Being a Mom and a Good Friend

By Vanessa Copeland

Some of you know that being a mother is equally the most rewarding and the most challenging role you’ll ever play. You will feel a love so intense you feel like your heart may actually burst while simultaneously feeling like such a failure you convince yourself you are the first mom in the history of moms that just can’t mom. Moms usually tend to talk about the good stuff, because let’s be honest, the good stuff is sooo good. But the hard stuff is also really hard and isn’t spoken of as often. The hard stuff can take many first-time moms by surprise. I remember after my son came home from the hospital, sitting up at night crying along with my newborn because nothing I did would comfort him. I felt like a failure, I felt inadequate and so, so tired. I had no idea I could even feel that tired. If I were to poll 100 mothers, I would bet that at least 95 would report similar feelings and the other 5 are lying through their teeth. Obviously, when your child is born they become number one in your life, as they should. No one would, or rather should, argue that point. Trying to learn how to function with this whole new, all-consuming responsibility can let other areas of our life fall by the wayside. One of the areas it quickly becomes most noticeable is in our relationships.  The thing to remember is that while your child is now the most important person in your life, it does not mean that others are no longer important. Mothers, especially struggling mothers, need their friendships maybe more than most. So, here are a few tips to help you find the “balance.”


Tip #1: Your friendship does not have to look the same as it did before.

This may seem like something obvious, but I have seen relationships fail because one or both parties think it will always look the same as it has before. The truth is relationships are about give and take and no relationship will ever be equal when it comes to this. Sometimes you are the taker and sometimes you are the giver. Relationships that fail do so, many times, because one person is always the giver and one person is always the taker. If you tend to be the giver and now find yourself in the taker role, do not be ashamed. Tell your friends that you can no longer participate in your traditional Sunday brunches, because you cannot even find the time or energy to bathe yourself. Tell your friends the best you can muster is some semi-witty banter via text or an invite for them to come over and watch you cry while trying to get your newborn to breastfeed. At the end of the day, all we want is to know that we matter to those who matter to us. Your friends will understand that late Saturday night shenanigans have now turned into early bird special dinners. Don’t not call or message your friends because you’re afraid they won’t want to be part of your “normal” life. The friends who are meant to stay will evolve with the relationship, if you are legitimately trying.

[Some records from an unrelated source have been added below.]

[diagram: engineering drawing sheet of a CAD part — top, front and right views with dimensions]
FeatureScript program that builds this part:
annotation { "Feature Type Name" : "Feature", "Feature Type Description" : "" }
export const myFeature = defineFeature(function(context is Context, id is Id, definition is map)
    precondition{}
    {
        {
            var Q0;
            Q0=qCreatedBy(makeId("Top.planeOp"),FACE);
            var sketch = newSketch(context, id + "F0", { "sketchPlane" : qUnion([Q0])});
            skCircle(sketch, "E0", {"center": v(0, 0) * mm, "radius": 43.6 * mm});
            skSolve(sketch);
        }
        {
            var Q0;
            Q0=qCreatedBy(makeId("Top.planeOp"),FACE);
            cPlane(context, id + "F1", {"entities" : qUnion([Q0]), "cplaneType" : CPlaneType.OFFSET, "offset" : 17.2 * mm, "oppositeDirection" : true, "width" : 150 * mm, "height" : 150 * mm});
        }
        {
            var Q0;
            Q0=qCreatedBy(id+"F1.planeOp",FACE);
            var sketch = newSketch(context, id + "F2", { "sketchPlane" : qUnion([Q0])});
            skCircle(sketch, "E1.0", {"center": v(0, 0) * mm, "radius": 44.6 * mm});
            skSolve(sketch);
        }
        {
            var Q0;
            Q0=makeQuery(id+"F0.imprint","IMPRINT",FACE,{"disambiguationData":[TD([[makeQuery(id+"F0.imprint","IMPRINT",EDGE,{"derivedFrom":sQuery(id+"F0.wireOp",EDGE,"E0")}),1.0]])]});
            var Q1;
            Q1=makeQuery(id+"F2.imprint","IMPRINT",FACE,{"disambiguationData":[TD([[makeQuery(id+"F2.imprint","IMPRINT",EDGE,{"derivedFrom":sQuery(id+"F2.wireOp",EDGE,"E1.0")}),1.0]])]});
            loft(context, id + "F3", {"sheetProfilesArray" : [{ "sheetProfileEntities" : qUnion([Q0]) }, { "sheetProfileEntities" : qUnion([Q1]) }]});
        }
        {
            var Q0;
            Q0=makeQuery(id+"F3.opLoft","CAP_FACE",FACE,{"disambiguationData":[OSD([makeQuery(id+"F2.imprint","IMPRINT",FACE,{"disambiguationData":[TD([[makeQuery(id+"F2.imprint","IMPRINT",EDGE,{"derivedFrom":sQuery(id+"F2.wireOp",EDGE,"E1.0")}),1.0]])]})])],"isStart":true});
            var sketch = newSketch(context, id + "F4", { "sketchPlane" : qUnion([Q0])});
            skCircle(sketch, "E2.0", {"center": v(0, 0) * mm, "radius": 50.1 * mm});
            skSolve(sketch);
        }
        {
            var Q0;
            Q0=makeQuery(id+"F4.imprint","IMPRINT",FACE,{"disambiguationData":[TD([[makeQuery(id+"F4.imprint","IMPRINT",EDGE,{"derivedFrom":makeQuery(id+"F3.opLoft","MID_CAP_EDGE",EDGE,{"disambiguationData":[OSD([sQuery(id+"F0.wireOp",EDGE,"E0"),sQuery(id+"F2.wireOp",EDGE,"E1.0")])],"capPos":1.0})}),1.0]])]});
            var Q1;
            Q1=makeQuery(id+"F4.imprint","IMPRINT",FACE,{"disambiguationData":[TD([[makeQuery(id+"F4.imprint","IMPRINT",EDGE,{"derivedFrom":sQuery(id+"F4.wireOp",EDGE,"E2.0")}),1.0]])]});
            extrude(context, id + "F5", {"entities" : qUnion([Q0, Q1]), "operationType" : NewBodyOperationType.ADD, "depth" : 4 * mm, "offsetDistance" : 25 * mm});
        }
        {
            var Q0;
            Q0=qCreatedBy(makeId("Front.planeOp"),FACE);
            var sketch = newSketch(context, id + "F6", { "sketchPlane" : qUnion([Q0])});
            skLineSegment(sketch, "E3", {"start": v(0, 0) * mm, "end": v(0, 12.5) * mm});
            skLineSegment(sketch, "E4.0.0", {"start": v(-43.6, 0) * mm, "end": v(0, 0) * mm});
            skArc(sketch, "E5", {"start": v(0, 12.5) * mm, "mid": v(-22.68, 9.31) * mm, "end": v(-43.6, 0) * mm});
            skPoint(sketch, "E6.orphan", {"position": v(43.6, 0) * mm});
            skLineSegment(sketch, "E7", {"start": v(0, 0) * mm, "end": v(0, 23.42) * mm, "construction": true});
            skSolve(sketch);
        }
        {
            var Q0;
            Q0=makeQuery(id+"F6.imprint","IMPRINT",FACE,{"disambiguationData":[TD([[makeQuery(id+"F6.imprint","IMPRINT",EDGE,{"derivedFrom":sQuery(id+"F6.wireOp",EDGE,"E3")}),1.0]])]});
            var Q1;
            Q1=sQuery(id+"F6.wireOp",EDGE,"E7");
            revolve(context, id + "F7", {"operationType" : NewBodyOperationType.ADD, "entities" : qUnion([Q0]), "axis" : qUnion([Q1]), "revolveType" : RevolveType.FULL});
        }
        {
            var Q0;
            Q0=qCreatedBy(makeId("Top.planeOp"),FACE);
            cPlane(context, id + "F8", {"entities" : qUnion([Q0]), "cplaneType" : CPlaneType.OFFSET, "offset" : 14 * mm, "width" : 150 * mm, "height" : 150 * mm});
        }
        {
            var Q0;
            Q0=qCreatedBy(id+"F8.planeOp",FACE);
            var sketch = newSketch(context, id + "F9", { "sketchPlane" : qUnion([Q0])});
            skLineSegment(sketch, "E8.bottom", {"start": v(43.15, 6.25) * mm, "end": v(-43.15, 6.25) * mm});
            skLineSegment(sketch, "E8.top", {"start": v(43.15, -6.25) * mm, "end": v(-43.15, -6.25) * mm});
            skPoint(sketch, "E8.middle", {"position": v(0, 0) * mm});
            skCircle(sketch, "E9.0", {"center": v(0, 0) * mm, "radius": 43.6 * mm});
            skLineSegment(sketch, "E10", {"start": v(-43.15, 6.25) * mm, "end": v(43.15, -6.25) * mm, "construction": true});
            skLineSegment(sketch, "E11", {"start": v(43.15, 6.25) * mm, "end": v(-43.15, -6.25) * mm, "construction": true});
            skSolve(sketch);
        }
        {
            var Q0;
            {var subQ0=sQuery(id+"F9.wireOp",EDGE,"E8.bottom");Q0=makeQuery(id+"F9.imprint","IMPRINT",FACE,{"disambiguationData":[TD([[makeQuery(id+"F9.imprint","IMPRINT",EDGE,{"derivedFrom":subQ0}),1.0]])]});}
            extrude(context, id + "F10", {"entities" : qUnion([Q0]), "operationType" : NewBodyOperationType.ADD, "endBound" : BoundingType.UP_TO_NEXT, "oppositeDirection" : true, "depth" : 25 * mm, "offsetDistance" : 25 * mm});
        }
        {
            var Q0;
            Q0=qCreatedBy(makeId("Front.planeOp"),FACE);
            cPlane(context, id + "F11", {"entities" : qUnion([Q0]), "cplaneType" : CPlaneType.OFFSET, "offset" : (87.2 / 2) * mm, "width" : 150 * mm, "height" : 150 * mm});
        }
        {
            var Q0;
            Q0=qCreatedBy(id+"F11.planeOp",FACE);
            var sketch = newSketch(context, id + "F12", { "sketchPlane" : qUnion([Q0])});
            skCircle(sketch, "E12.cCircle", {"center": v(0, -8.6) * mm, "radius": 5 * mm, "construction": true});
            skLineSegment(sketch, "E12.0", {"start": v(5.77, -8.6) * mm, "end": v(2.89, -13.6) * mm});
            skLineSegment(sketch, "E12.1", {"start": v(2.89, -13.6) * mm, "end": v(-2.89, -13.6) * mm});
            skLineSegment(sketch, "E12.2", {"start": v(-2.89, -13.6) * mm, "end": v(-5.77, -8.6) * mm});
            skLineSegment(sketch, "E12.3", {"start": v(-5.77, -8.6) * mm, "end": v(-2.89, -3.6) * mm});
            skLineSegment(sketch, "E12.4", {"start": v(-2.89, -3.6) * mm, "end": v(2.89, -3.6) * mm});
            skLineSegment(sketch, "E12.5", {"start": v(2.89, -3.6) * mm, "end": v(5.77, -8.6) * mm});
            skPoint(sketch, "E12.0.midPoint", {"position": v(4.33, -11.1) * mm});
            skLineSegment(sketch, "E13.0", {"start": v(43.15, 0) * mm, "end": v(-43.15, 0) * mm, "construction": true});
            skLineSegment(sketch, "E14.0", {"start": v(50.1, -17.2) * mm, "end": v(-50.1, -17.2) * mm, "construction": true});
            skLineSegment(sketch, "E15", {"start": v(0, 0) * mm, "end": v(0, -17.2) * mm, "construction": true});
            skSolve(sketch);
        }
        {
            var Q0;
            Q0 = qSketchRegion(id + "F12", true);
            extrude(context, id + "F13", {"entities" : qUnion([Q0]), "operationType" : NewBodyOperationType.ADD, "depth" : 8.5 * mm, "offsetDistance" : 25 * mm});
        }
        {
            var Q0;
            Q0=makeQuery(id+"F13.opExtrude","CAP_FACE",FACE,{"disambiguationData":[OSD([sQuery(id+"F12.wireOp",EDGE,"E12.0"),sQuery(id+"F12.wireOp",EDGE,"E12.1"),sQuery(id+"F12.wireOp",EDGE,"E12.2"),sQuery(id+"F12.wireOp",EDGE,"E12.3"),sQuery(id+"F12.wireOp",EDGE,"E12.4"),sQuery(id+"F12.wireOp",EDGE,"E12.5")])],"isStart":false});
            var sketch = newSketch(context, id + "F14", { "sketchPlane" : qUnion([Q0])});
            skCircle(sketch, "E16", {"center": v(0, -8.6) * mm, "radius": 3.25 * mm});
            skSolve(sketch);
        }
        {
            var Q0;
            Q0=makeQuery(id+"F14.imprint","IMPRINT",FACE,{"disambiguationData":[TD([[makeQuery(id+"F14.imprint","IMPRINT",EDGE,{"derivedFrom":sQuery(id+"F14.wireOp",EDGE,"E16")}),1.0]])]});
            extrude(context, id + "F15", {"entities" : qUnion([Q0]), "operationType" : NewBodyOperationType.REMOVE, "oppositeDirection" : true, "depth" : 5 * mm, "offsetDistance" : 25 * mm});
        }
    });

Tip # 2: Choose your words carefully.

This should be something we all practice anyway, mother or not. However, life-changing events, such as motherhood, can tend to make us a bit narcissistic. We become so consumed with our new role and this new tiny human that we forget the things we do and say can have an effect on others. Avoid phrases like: “Moms never rest.” “You’ll understand once you have children of your own.” “Well, I’m a mom, so…” The hard truth is, a lot of your friends would give anything to be “as tired as a mom.” While these phrases may be uttered with complete innocence, they can sting as much as any insult. They can also ostracize your friends. This kind of sentiment will only breed hurt and resentment. Try to see things from their point of view; which is not as easy as it sounds when all of your thoughts are occupied with keeping your lovebug happy and healthy. Try anyway.


Tip # 3: Make time for your friends

This may seem like an impossible task or maybe even an unfair challenge considering you have yet to find the time to breath, let alone check on someone else. However, the drowning days of motherhood don’t actually last that long and with each passing day the ocean of needs from your child recede. The fact of it is, we all get busy in life, we all have things that take up every second of our time and leave time for little else. But people make time for what’s important to them. That is a truth many cannot admit. It’s much nicer and less guilt inducing to say, “I have no idea what’s going on in your life because my kid consumes all of my time” rather than, “I have no idea what’s going on in your life because finding out just isn’t a priority to me.” Just know that regardless of the words you utter, your actions are saying the latter. Friendship doesn’t have to be some grand gesture, it can be as simple as a text of encouragement when you know your friend has a big interview coming up. But you won’t know those things unless you make the time to stay in touch. Don’t take your girlfriends for granted. They will be who you need to call when your teenager says he hates you for the first time. They will be the ones to meet you for drinks the day your son leaves for college. They will be your life after kids. Don’t wait until after your kids are gone to be a good friend.